- [Available data]:
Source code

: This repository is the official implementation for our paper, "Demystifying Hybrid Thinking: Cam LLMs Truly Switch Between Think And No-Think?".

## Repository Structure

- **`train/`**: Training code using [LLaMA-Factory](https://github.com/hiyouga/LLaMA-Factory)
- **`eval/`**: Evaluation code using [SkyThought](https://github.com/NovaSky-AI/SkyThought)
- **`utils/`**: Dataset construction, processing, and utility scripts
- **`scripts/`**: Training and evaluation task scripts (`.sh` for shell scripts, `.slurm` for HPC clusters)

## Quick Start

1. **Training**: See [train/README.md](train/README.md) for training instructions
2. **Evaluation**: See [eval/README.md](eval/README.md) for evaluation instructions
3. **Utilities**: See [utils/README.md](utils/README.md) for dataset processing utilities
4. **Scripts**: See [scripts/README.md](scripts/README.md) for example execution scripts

- [Goal of the exercise]: Write down, word for word, the lines above from the one containing "1. **Training**: See" through the one containing "3. **Utilities**: See", both ends included.

- [Output of the task]:
1. **Training**: See [train/README.md](train/README.md) for training instructions
2. **Evaluation**: See [eval/README.md](eval/README.md) for evaluation instructions
3. **Utilities**: See [utils/README.md](utils/README.md) for dataset processing utilities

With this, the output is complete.